[EXERCISE DETAILS] In the entries that follow, find every line containing "Mungu" and copy it.

[RAW DATA]
*** Block opens ***

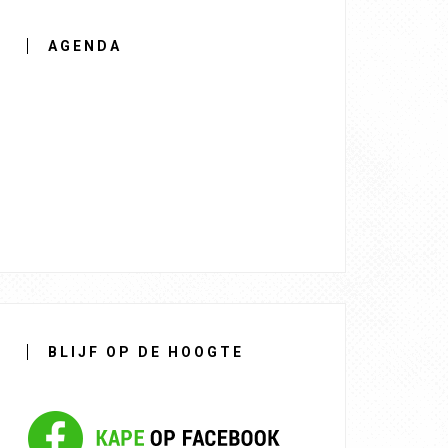
AGENDA
BLIJF OP DE HOOGTE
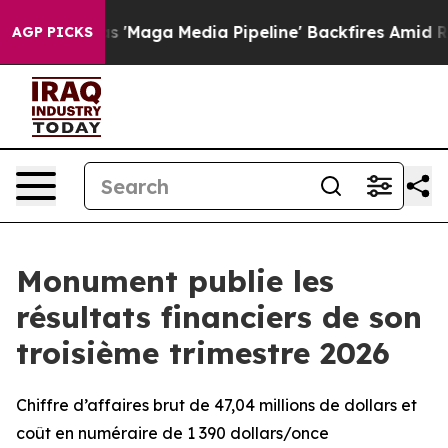
s 'Maga Media Pipeline' Backfires Amid Rumors Trump W
AGP PICKS
Monument publie les
résultats financiers de son
troisième trimestre 2026
Chiffre d’affaires brut de 47,04 millions de dollars et
coût en numéraire de 1 390 dollars/once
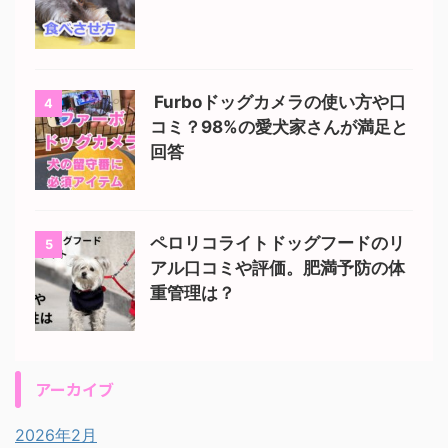
Furboドッグカメラの使い方や口
4
コミ？98%の愛犬家さんが満足と
回答
ペロリコライトドッグフードのリ
5
アル口コミや評価。肥満予防の体
重管理は？
アーカイブ
2026年2月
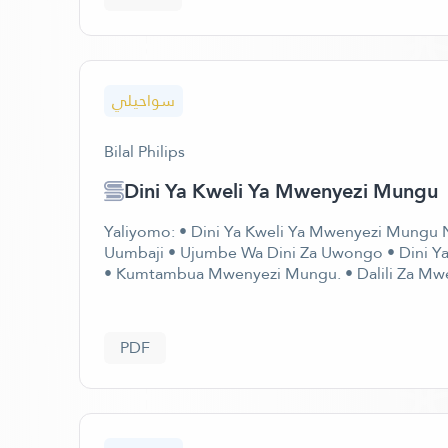
سواحيلي
Bilal Philips
Dini Ya Kweli Ya Mwenyezi Mungu
Yaliyomo: • Dini Ya Kweli Ya Mwenyezi Mungu N
Uumbaji • Ujumbe Wa Dini Za Uwongo • Dini 
• Kumtambua Mwenyezi Mungu. • Dalili Za Mwe
PDF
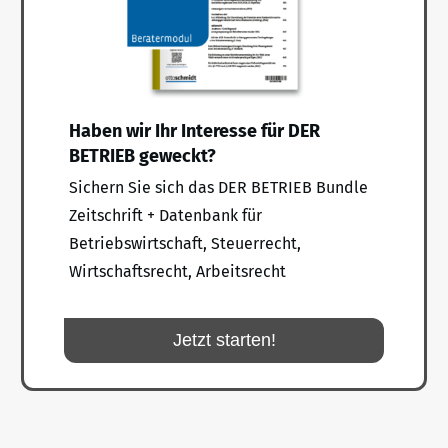
Haben wir Ihr Interesse für DER
BETRIEB geweckt?
Sichern Sie sich das DER BETRIEB Bundle
Zeitschrift + Datenbank für
Betriebswirtschaft, Steuerrecht,
Wirtschaftsrecht, Arbeitsrecht
Jetzt starten!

*** Block closes ***

[YOUR RESPONSE]
Dini Ya Kweli Ya Mwenyezi Mungu
Yaliyomo: • Dini Ya Kweli Ya Mwenyezi Mungu N
• Kumtambua Mwenyezi Mungu. • Dalili Za Mwe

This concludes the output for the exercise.